De leur côté, les propriétaires d’animaux domestiques en zones rurales doivent parcourir de longues distances pour consulter un vétérinaire, compliquant l’accès aux soins préventifs ou urgents. À cela s’ajoute l’impact sur la santé publique : en effet, la lutte contre les zoonoses, qui représentent 60 % des maladies infectieuses humaines, repose en partie sur la surveillance et les actions des vétérinaires.
Vétérinaire : un métier difficile d’accès et une réalité professionnelle éprouvante
La pénurie de vétérinaires s’explique aussi par des freins structurels. Tout d’abord, l’accès à la profession est limité. Bien que la capacité des écoles vétérinaires ait augmenté ces dernières années, elle reste insuffisante face à la demande croissante. Les étudiants se tournent souvent vers des formations à l’étranger, en Espagne ou en Roumanie, pour contourner le numerus clausus français. En 2020, plus de 50 % des nouveaux diplômés en France avaient été formés dans d’autres pays de l’Union européenne.
Mais le problème ne s’arrête pas à la formation. La réalité du terrain s’avère souvent éloignée des attentes des jeunes diplômés. Jusqu’à 20 % des vétérinaires n’exercent jamais en clientèle, et 15 % abandonnent le métier au bout de cinq à dix ans.
Le quotidien des vétérinaires peut être éprouvant : longues journées, astreintes fréquentes, et la nécessité de concilier empathie, gestion des clients, et contraintes économiques.
Cette difficulté à équilibrer vie privée et vie professionnelle est particulièrement visible chez les nouvelles générations. Ces jeunes professionnels refusent de travailler 315 jours par an, comme c’était souvent le cas auparavant, et privilégient des conditions de travail plus flexibles et respectueuses de leur bien-être.
Des initiatives pour répondre à la pénurie de vétérinaires
Face à cette situation critique, plusieurs solutions, qu’elles relèvent d’initiatives publiques ou du milieu professionnel lui-même, ont vu le jour :
De nouveaux modèles de travail :
De plus en plus, les professionnels et cliniques se regroupent pour optimiser leur fonctionnement et pour offrir des conditions plus attractives, comme des horaires aménagés ou une rémunération plus élevée.

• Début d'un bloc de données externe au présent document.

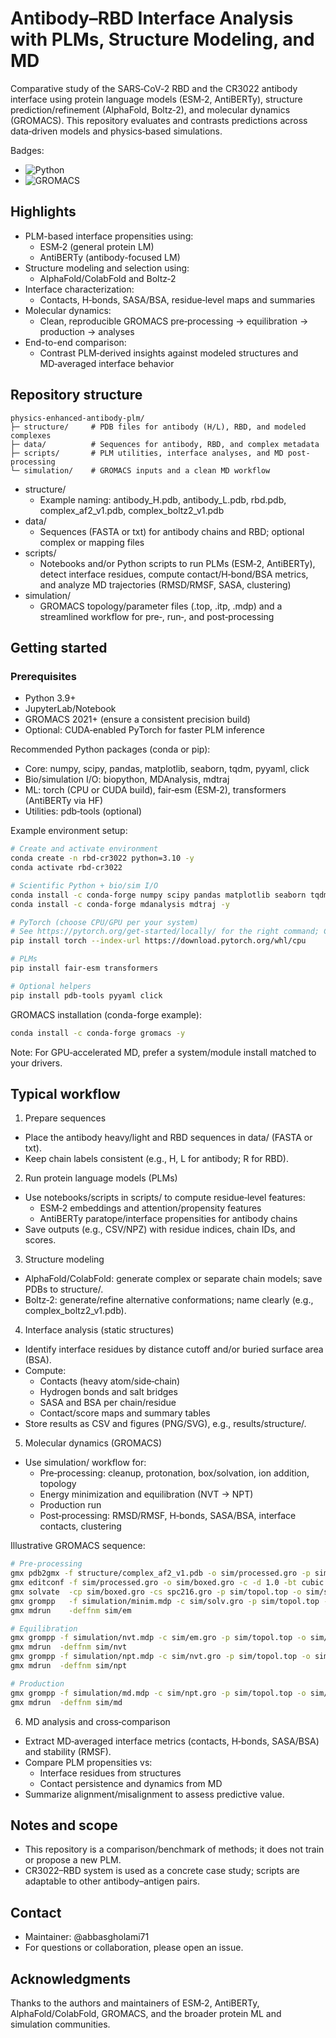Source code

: # Antibody–RBD Interface Analysis with PLMs, Structure Modeling, and MD

Comparative study of the SARS‑CoV‑2 RBD and the CR3022 antibody interface using protein language models (ESM‑2, AntiBERTy), structure prediction/refinement (AlphaFold, Boltz‑2), and molecular dynamics (GROMACS). This repository evaluates and contrasts predictions across data‑driven models and physics‑based simulations.

Badges:
- ![Python](https://img.shields.io/badge/Python-3.9%2B-blue.svg)
- ![GROMACS](https://img.shields.io/badge/GROMACS-2021%2B-336699.svg)

## Highlights
- PLM-based interface propensities using:
  - ESM‑2 (general protein LM)
  - AntiBERTy (antibody-focused LM)
- Structure modeling and selection using:
  - AlphaFold/ColabFold and Boltz‑2
- Interface characterization:
  - Contacts, H‑bonds, SASA/BSA, residue‑level maps and summaries
- Molecular dynamics:
  - Clean, reproducible GROMACS pre‑processing → equilibration → production → analyses
- End-to-end comparison:
  - Contrast PLM‑derived insights against modeled structures and MD‑averaged interface behavior

## Repository structure
```
physics-enhanced-antibody-plm/
├─ structure/     # PDB files for antibody (H/L), RBD, and modeled complexes
├─ data/          # Sequences for antibody, RBD, and complex metadata
├─ scripts/       # PLM utilities, interface analyses, and MD post-processing
└─ simulation/    # GROMACS inputs and a clean MD workflow
```

- structure/
  - Example naming: antibody_H.pdb, antibody_L.pdb, rbd.pdb, complex_af2_v1.pdb, complex_boltz2_v1.pdb
- data/
  - Sequences (FASTA or txt) for antibody chains and RBD; optional complex or mapping files
- scripts/
  - Notebooks and/or Python scripts to run PLMs (ESM‑2, AntiBERTy), detect interface residues, compute contact/H‑bond/BSA metrics, and analyze MD trajectories (RMSD/RMSF, SASA, clustering)
- simulation/
  - GROMACS topology/parameter files (.top, .itp, .mdp) and a streamlined workflow for pre‑, run‑, and post‑processing

## Getting started

### Prerequisites
- Python 3.9+
- JupyterLab/Notebook
- GROMACS 2021+ (ensure a consistent precision build)
- Optional: CUDA‑enabled PyTorch for faster PLM inference

Recommended Python packages (conda or pip):
- Core: numpy, scipy, pandas, matplotlib, seaborn, tqdm, pyyaml, click
- Bio/simulation I/O: biopython, MDAnalysis, mdtraj
- ML: torch (CPU or CUDA build), fair‑esm (ESM‑2), transformers (AntiBERTy via HF)
- Utilities: pdb‑tools (optional)

Example environment setup:
```bash
# Create and activate environment
conda create -n rbd-cr3022 python=3.10 -y
conda activate rbd-cr3022

# Scientific Python + bio/sim I/O
conda install -c conda-forge numpy scipy pandas matplotlib seaborn tqdm biopython -y
conda install -c conda-forge mdanalysis mdtraj -y

# PyTorch (choose CPU/GPU per your system)
# See https://pytorch.org/get-started/locally/ for the right command; CPU example:
pip install torch --index-url https://download.pytorch.org/whl/cpu

# PLMs
pip install fair-esm transformers

# Optional helpers
pip install pdb-tools pyyaml click
```

GROMACS installation (conda-forge example):
```bash
conda install -c conda-forge gromacs -y
```

Note: For GPU‑accelerated MD, prefer a system/module install matched to your drivers.

## Typical workflow

1) Prepare sequences
- Place the antibody heavy/light and RBD sequences in data/ (FASTA or txt).
- Keep chain labels consistent (e.g., H, L for antibody; R for RBD).

2) Run protein language models (PLMs)
- Use notebooks/scripts in scripts/ to compute residue‑level features:
  - ESM‑2 embeddings and attention/propensity features
  - AntiBERTy paratope/interface propensities for antibody chains
- Save outputs (e.g., CSV/NPZ) with residue indices, chain IDs, and scores.

3) Structure modeling
- AlphaFold/ColabFold: generate complex or separate chain models; save PDBs to structure/.
- Boltz‑2: generate/refine alternative conformations; name clearly (e.g., complex_boltz2_v1.pdb).

4) Interface analysis (static structures)
- Identify interface residues by distance cutoff and/or buried surface area (BSA).
- Compute:
  - Contacts (heavy atom/side‑chain)
  - Hydrogen bonds and salt bridges
  - SASA and BSA per chain/residue
  - Contact/score maps and summary tables
- Store results as CSV and figures (PNG/SVG), e.g., results/structure/.

5) Molecular dynamics (GROMACS)
- Use simulation/ workflow for:
  - Pre‑processing: cleanup, protonation, box/solvation, ion addition, topology
  - Energy minimization and equilibration (NVT → NPT)
  - Production run
  - Post‑processing: RMSD/RMSF, H‑bonds, SASA/BSA, interface contacts, clustering

Illustrative GROMACS sequence:
```bash
# Pre-processing
gmx pdb2gmx -f structure/complex_af2_v1.pdb -o sim/processed.gro -p sim/topol.top -i sim/posre.itp
gmx editconf -f sim/processed.gro -o sim/boxed.gro -c -d 1.0 -bt cubic
gmx solvate  -cp sim/boxed.gro -cs spc216.gro -p sim/topol.top -o sim/solv.gro
gmx grompp   -f simulation/minim.mdp -c sim/solv.gro -p sim/topol.top -o sim/em.tpr
gmx mdrun    -deffnm sim/em

# Equilibration
gmx grompp -f simulation/nvt.mdp -c sim/em.gro -p sim/topol.top -o sim/nvt.tpr
gmx mdrun  -deffnm sim/nvt
gmx grompp -f simulation/npt.mdp -c sim/nvt.gro -p sim/topol.top -o sim/npt.tpr
gmx mdrun  -deffnm sim/npt

# Production
gmx grompp -f simulation/md.mdp -c sim/npt.gro -p sim/topol.top -o sim/md.tpr
gmx mdrun  -deffnm sim/md
```

6) MD analysis and cross‑comparison
- Extract MD‑averaged interface metrics (contacts, H‑bonds, SASA/BSA) and stability (RMSF).
- Compare PLM propensities vs:
  - Interface residues from structures
  - Contact persistence and dynamics from MD
- Summarize alignment/misalignment to assess predictive value.


## Notes and scope
- This repository is a comparison/benchmark of methods; it does not train or propose a new PLM.
- CR3022–RBD system is used as a concrete case study; scripts are adaptable to other antibody–antigen pairs.


## Contact
- Maintainer: @abbasgholami71
- For questions or collaboration, please open an issue.

## Acknowledgments
Thanks to the authors and maintainers of ESM‑2, AntiBERTy, AlphaFold/ColabFold, GROMACS, and the broader protein ML and simulation communities.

Ces structures permettent également un meilleur partage des responsabilités administratives. C’est le cas par exemple pour le réseau de cliniques vétérinaires Mon Véto ou Univert.
Renforcer le réseau vétérinaire rural
Des plans gouvernementaux, comme celui lancé en Corrèze, visent à soutenir l’installation en milieu rural. Aides à l’installation, bourses, subventions au transport ou au logement sont autant de mesures incitatives.

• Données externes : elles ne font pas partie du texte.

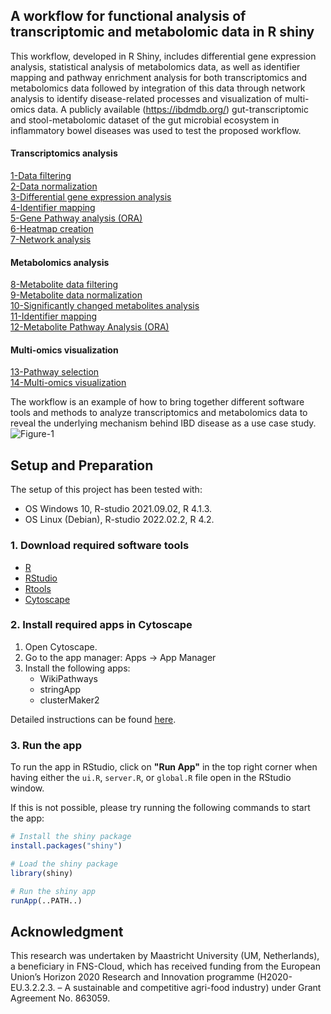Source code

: ## A workflow for functional analysis of transcriptomic and metabolomic data in R shiny 

This workflow, developed in R Shiny, includes differential gene expression analysis, statistical analysis of metabolomics data, as well as identifier mapping and pathway enrichment analysis for both transcriptomics and metabolomics data followed by integration of this data through network analysis to identify disease-related processes and visualization of multi-omics data. A publicly available (https://ibdmdb.org/) gut-transcriptomic and stool-metabolomic dataset of the gut microbial ecosystem in inflammatory bowel diseases was used to test the proposed workflow.

#### Transcriptomics analysis  
[1-Data filtering](/1-data_filtering)<br /> 
[2-Data normalization](/2-data_normalization)<br />
[3-Differential gene expression analysis](/3-differential_gene_expression_analysis)<br />
[4-Identifier mapping](/4-identifier_mapping)<br />
[5-Gene Pathway analysis (ORA)](/5-pathway_analysis/)<br />
[6-Heatmap creation](/6-create_heatmap/)<br />
[7-Network analysis](/7-network_analysis)<br />

#### Metabolomics analysis  
[8-Metabolite data filtering](/8-metabolite_data_filtering)<br />
[9-Metabolite data normalization](/9-metabolite_data_normalization)<br />
[10-Significantly changed metabolites analysis](/10-significantly_changed_metabolites_analysis)<br />
[11-Identifier mapping](11-metabolite_identifier_mapping)<br />
[12-Metabolite Pathway Analysis (ORA)](/12-metabolite_pathway_analysis)<br />

#### Multi-omics visualization
[13-Pathway selection](13-pathway_selection)<br />
[14-Multi-omics visualization](14-multiomics_visualization)<br />

The workflow is an example of how to bring together different software tools and methods to analyze transcriptomics and metabolomics data to reveal the underlying mechanism behind IBD disease as a use case study.
![Figure-1](https://user-images.githubusercontent.com/65600609/212947530-700d3dc5-1d14-4cbe-a86b-977299d3a81e.jpg)

## Setup and Preparation
The setup of this project has been tested with:
- OS Windows 10, R-studio 2021.09.02, R 4.1.3.
- OS Linux (Debian), R-studio 2022.02.2, R 4.2.

### 1. Download required software tools
* [R](https://cran.r-project.org/bin/windows/base/)
* [RStudio](https://www.rstudio.com/products/rstudio/download/#download)
* [Rtools](https://cran.r-project.org/bin/windows/Rtools/)
* [Cytoscape](https://cytoscape.org/)

### 2. Install required apps in Cytoscape
1. Open Cytoscape.
2. Go to the app manager: Apps -> App Manager
3. Install the following apps:
    * WikiPathways
    * stringApp
    * clusterMaker2

Detailed instructions can be found [here](https://bigcat-um.github.io/Transcriptomics_Metabolomics_tutorials/pages/prep).

### 3. Run the app
To run the app in RStudio, click on **"Run App"** in the top right corner when having either the `ui.R`, `server.R`, or `global.R` file open in the RStudio window.

If this is not possible, please try running the following commands to start the app:
```r
# Install the shiny package
install.packages("shiny")

# Load the shiny package
library(shiny)

# Run the shiny app
runApp(..PATH..)
```

## Acknowledgment
This research was undertaken by Maastricht University (UM, Netherlands), a beneficiary in FNS-Cloud, which has received funding from the European Union’s Horizon 2020 Research and Innovation programme (H2020-EU.3.2.2.3. – A sustainable and competitive agri-food industry) under Grant Agreement No. 863059.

Augmenter les capacités de formation
Les écoles vétérinaires publiques ont accru leurs promotions, tandis que des écoles privées, comme UniLaSalle à Rouen, ont été créées pour accueillir davantage d’étudiants. Grâce à ces efforts, le nombre de diplômés devrait augmenter de 75 % entre 2017 et 2030.
Réformer les études et adapter la profession :
Le recrutement post-bac, basé sur des entretiens et des critères de savoir-être, permet d’attirer des profils diversifiés. En parallèle, les formations incluent désormais des modules de gestion, de marketing et de communication, pour préparer les vétérinaires à mieux concilier leur rôle médical et les responsabilités entrepreneuriales.
La pénurie de vétérinaires, particulièrement en zones rurales, met en lumière des défis à la fois structurels et sociétaux. Si les mesures engagées, comme l’augmentation des capacités de formation et les incitations pour le milieu rural, sont encourageantes, elles nécessitent un suivi rigoureux pour garantir leur efficacité. La profession vétérinaire doit également continuer à évoluer pour s’adapter aux réalités actuelles, qu’il s’agisse des conditions de travail ou des attentes des jeunes générations. Le succès de ces transformations dépendra de la capacité des différents acteurs à collaborer et à innover pour redonner au métier sa pleine attractivité.